* WHAT THIS TASK INVOLVES
Within the entries below, find every line that has the string "left", then copy it.
Segment Start: DATA RECORDS
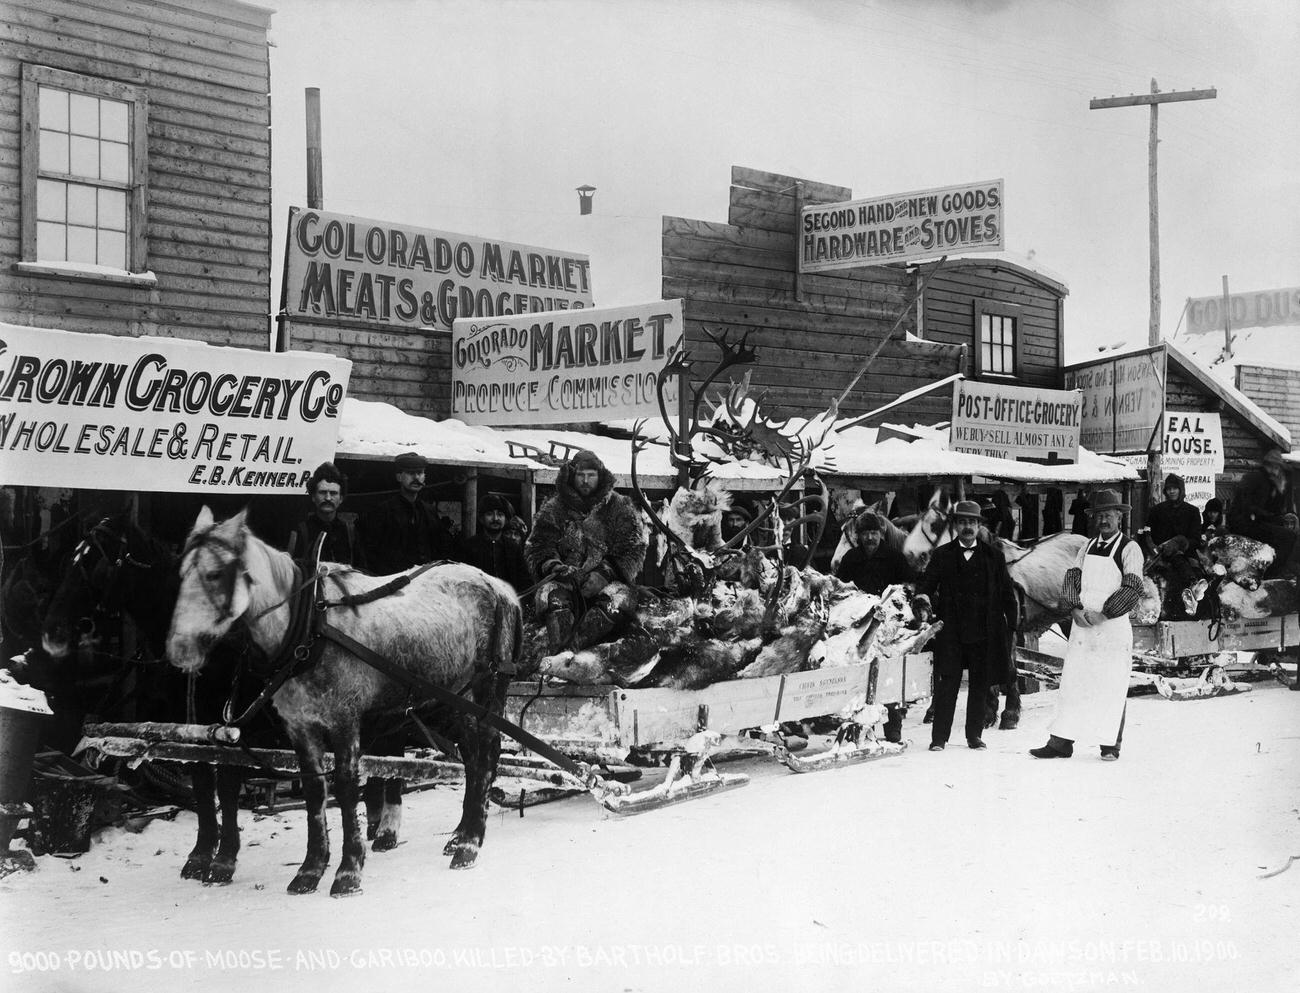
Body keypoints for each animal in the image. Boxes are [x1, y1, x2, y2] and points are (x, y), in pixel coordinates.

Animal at [38, 512, 276, 883]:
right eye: (69, 561)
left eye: (95, 564)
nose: (51, 634)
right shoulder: (188, 717)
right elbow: (202, 781)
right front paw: (200, 855)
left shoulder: (233, 721)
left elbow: (227, 784)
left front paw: (224, 860)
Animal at [165, 506, 520, 894]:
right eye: (179, 574)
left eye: (214, 574)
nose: (179, 650)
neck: (309, 627)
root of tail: (496, 584)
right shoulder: (300, 725)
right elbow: (313, 791)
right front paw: (310, 868)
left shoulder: (344, 719)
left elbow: (348, 787)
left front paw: (348, 870)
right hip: (455, 697)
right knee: (472, 756)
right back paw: (460, 835)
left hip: (487, 689)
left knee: (487, 754)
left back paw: (470, 843)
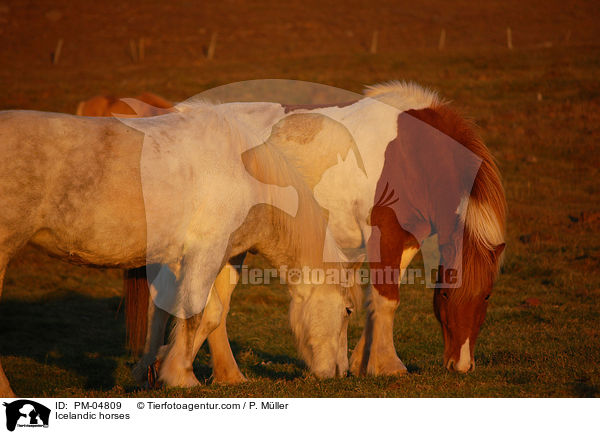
Segment End: DATA RECORDS
* SOLUTION
left eye: (95, 564)
left shoulder: (233, 721)
left elbow: (227, 784)
left front paw: (224, 860)
left eye: (214, 574)
left shoulder: (344, 719)
left elbow: (348, 787)
left front paw: (348, 870)
left hip: (487, 689)
left knee: (487, 754)
left back paw: (470, 843)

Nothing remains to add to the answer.